I get what your saying, but I'm not suggesting a machine is adjusted to suit a certain coffee. What I'm saying is that Classic's released recently are over-pressured. It's Gaggia in fact that are adjusting for pods. The number of people modding their machines seems to suggest this also (adjusting from 9/10bar from 15bar pressure). I release there are many factors in producing a good shot, but surely the machine needs to be correct to begin with too? Once you have a good base you can then start to learn the true art of coffee. But for me it's like learning to drive in a car with flat tires.

Always happy to be proven wrong though


----------



## RoloD (Oct 13, 2010)

autopilot said:


> I get what your saying, but I'm not suggesting a machine is adjusted to suit a certain coffee. What I'm saying is that Classic's released recently are over-pressured. It's Gaggia in fact that are adjusting for pods. The number of people modding their machines seems to suggest this also (adjusting from 9/10bar from 15bar pressure). I release there are many factors in producing a good shot, but surely the machine needs to be correct to begin with too?

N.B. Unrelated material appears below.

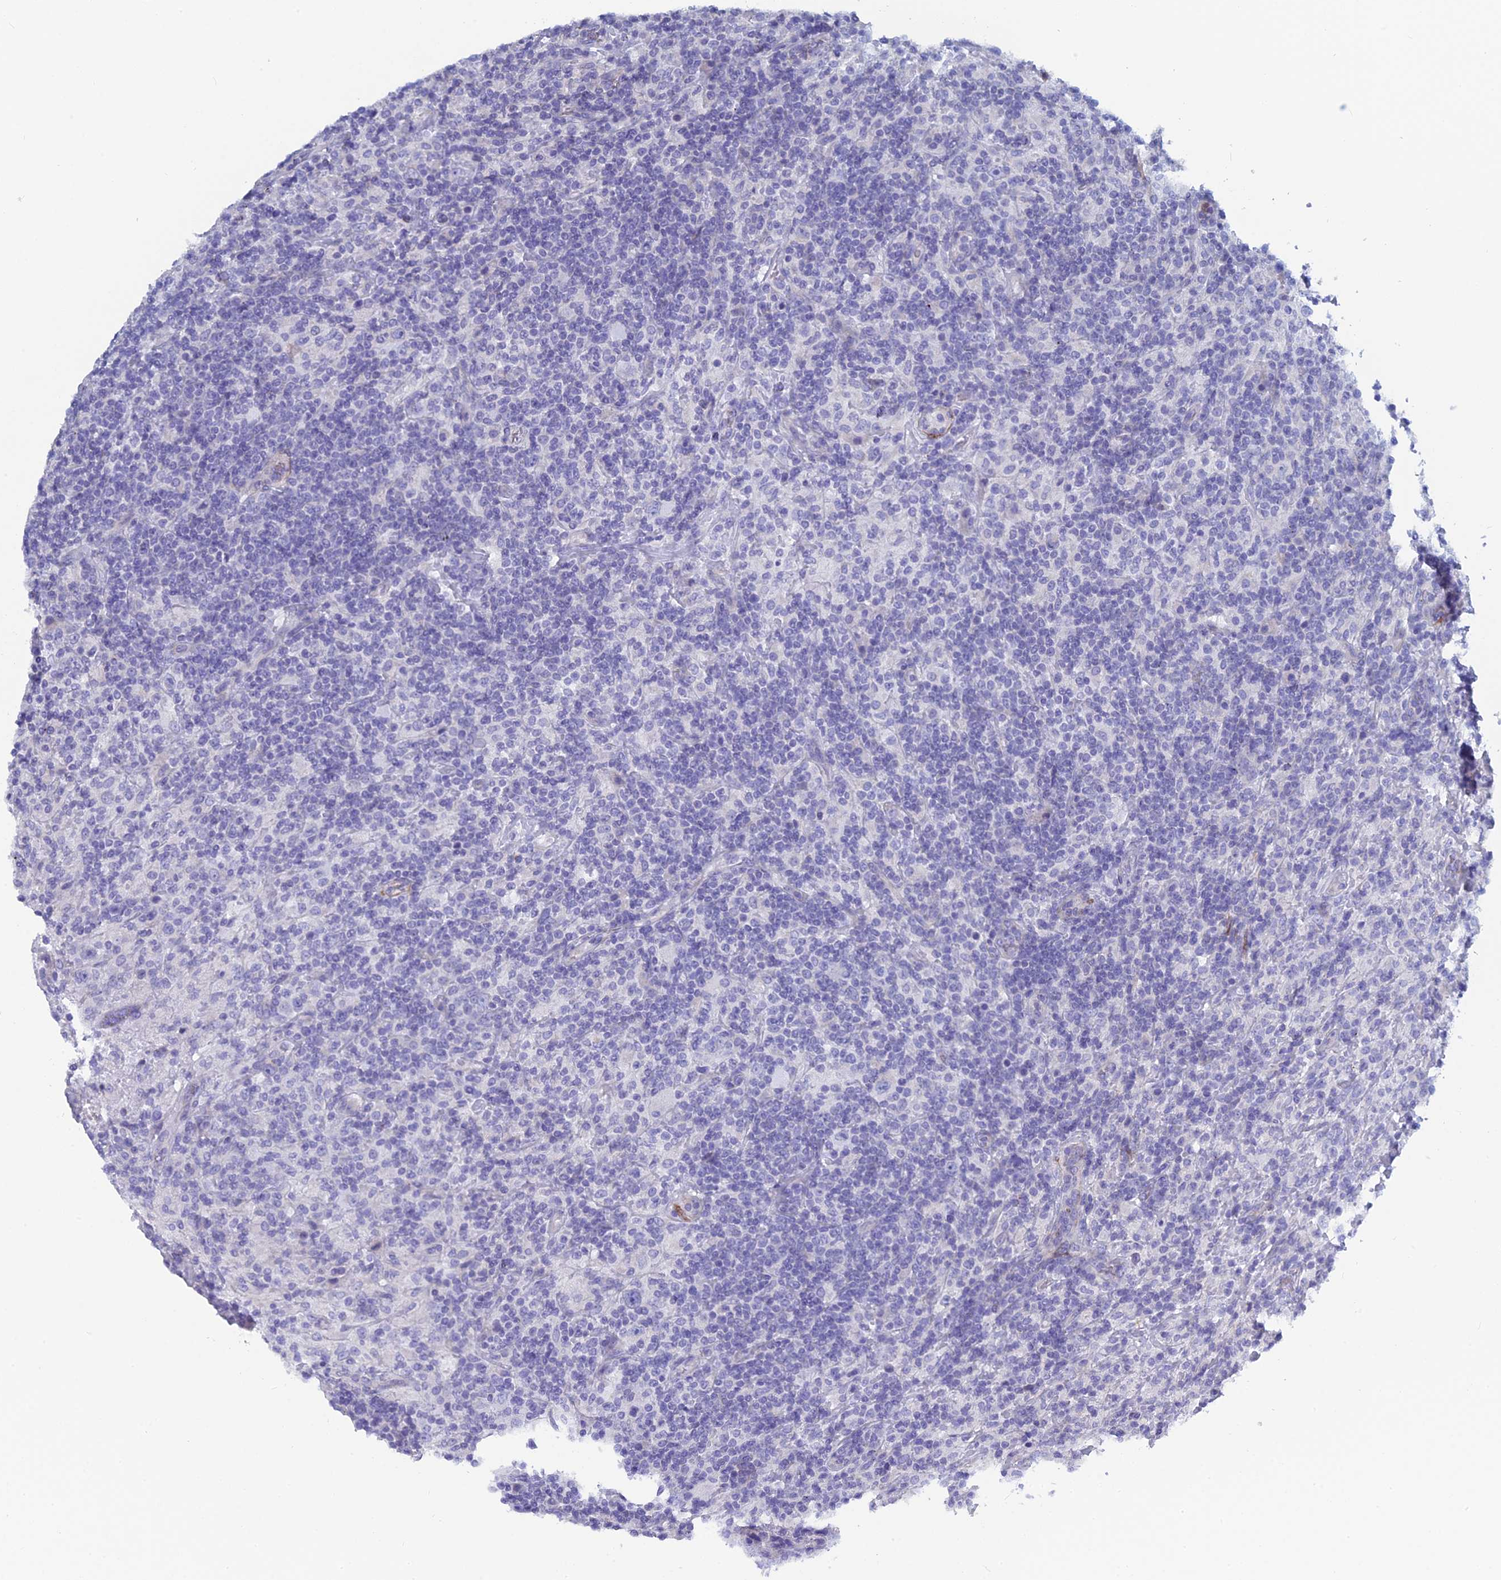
{"staining": {"intensity": "negative", "quantity": "none", "location": "none"}, "tissue": "lymphoma", "cell_type": "Tumor cells", "image_type": "cancer", "snomed": [{"axis": "morphology", "description": "Hodgkin's disease, NOS"}, {"axis": "topography", "description": "Lymph node"}], "caption": "Immunohistochemical staining of lymphoma exhibits no significant expression in tumor cells.", "gene": "PCDHA8", "patient": {"sex": "male", "age": 70}}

There are reasons why people adjust the pressure on their Gaggia, but that really is not the issue here. If you are getting a 15 second extraction your grind is too coarse. If you are using pre-ground espresso you can not really rely on getting a good extraction.


----------



## lookseehear (Jul 16, 2010)

autopilot said:


> I get what your saying, but I'm not suggesting a machine is adjusted to suit a certain coffee. What I'm saying is that Classic's released recently are over-pressured. It's Gaggia in fact that are adjusting for pods. The number of people modding their machines seems to suggest this also (adjusting from 9/10bar from 15bar pressure). I release there are many factors in producing a good shot, but surely the machine needs to be correct to begin with too? Once you have a good base you can then start to learn the true art of coffee. But for me it's like learning to drive in a car with flat tires.
> 
> Always happy to be proven wrong though


This isn't a recent thing - the Gaggia I bought second hand over a year ago was at least two or three years old when it came to me and when I checked the over pressure valve it was set at 13ish bar.

You'll find the coffee improves with an adjustment in the OPV but if you can't get past. 15 second shot the OPV isn't going the help.

As has been said many times - it's all about the grinder really!


----------